Born, bred, or both?
For a caregiver, it can sometimes feel as though one is constantly surrounded by an army of self-important people who demand our time and attention, but refuse to reciprocate.
Where do they all come from?
Though their behavior patterns often extend far into their past, narcissists don’t emerge, fully-formed, from the womb.
Thomas notes that pinning down specific causes of narcissism is tricky. She says that self-centered people are generally a product of the confluence of two greatly influential forces: biology, and environment.
It makes sense. People are genetically programmed to be concerned for their individual health and wellbeing, even when it is sometimes comes at the expense of others. If you combine those biological promptings with certain environmental factors, such as neglect, abuse, and over-parenting, it’s not difficult to see how a narcissist could be developed.
The complex relationship dynamics that exist in a caregiving relationship can make engaging a narcissistic care recipient both frustrating and hurtful for a caregiver.
Meredith Resnick, L.C.S.W., a health writer and social worker, feels that taking care of a family member who is narcissistic can make interactions difficult to navigate. “Because patterns between aging parents and adult children are typically, on some level, long-standing, emotion can feel intense,” she says.

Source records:
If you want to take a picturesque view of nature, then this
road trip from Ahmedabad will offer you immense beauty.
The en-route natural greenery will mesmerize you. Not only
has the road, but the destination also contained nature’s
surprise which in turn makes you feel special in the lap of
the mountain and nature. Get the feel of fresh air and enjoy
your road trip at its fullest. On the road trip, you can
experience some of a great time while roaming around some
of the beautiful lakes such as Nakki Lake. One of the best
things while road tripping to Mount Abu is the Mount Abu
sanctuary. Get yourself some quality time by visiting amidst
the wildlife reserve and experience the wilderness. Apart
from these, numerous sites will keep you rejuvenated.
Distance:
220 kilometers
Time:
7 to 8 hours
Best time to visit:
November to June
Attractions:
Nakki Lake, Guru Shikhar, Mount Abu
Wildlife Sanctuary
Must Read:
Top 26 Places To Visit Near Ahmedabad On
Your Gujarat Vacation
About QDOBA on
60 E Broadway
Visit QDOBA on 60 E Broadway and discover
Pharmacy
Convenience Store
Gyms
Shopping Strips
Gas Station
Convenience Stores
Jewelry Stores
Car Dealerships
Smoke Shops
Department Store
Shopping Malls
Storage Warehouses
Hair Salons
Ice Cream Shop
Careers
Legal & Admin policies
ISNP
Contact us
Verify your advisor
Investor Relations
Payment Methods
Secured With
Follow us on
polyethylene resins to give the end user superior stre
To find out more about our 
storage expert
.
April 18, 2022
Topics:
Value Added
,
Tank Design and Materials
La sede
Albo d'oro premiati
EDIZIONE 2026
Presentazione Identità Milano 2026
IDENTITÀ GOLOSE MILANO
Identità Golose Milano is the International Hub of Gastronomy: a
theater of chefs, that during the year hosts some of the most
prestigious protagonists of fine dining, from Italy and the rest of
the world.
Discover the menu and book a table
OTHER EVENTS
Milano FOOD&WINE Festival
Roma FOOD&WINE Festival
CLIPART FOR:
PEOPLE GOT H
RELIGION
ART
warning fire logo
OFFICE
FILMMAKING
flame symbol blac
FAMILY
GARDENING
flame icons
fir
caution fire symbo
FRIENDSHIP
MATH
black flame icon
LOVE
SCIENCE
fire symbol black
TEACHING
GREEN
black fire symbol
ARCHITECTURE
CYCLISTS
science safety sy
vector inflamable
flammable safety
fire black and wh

**ASSIGNMENT 1**
According to the text on narcissism and caregiving, which two forces does Thomas say combine to produce self-centered people?
**ASSIGNMENT 2**
Continue the text on narcissism and caregiving from its last sentence.
This data is separate material and not part of the text.

**TASK RESPONSE 1**
Biology and environment.

**TASK RESPONSE 2**
It’s easy to become entrenched in an unproductive cycle of verbal blow-ups if caregivers are not careful when dealing with an egoistic elder.
When a senior is behaving in a selfish difficult manner, Resnick says that a caregiver should steer clear of outright confrontation. Before directly challenging an aging family member, the caregiver should first determine what they want to achieve by confronting the problem.
If the issue is a minor one, it might be best for the caregiver to cede the victory to the senior.
If, on the other hand, the issue impacts the health and wellbeing of the caregiver or their elderly family member—for example, the senior refuses to take their medication because they think their doctor is a “quack”—the caregiver should seek to address the problem in a productive way.
One way to do this is by aligning what you want the narcissist to do with their interests. In the case of the elder who won’t take their meds, you may try reminding them that if they don’t take the pills, they’re more likely to have to go back to the “quack” doctor and endure their uneducated ramblings, whereas, if they take the medication, they might be able to avoid unnecessary trips.
Coping on your own
An elderly narcissist is unlikely to change their behavior. Psychologists agree that NPD is notoriously difficult to treat, even in young, physically healthy people.
Thomas admits that caring for a narcissist isn’t easy and is likely to, “challenge one to the core of their being,” and offers some strategies to help caregivers cope with narcissistic family members:
Do as much as you can to maintain a social life of some sort.
Seek professional help from a counselor or psychologist.
Set personal limits on how much abuse you are willing to take, and stick to them.
It’s also important to remember that a relationship with a narcissist is, effectively, a one-way street. Narcissists are so caught up in themselves that they have a limited ability to love other people.
Truly accepting this reality will help a caregiver to acknowledge their role as a protector and provider for someone who lacks the ability to reciprocate with feelings of love, appreciation, or even tolerance.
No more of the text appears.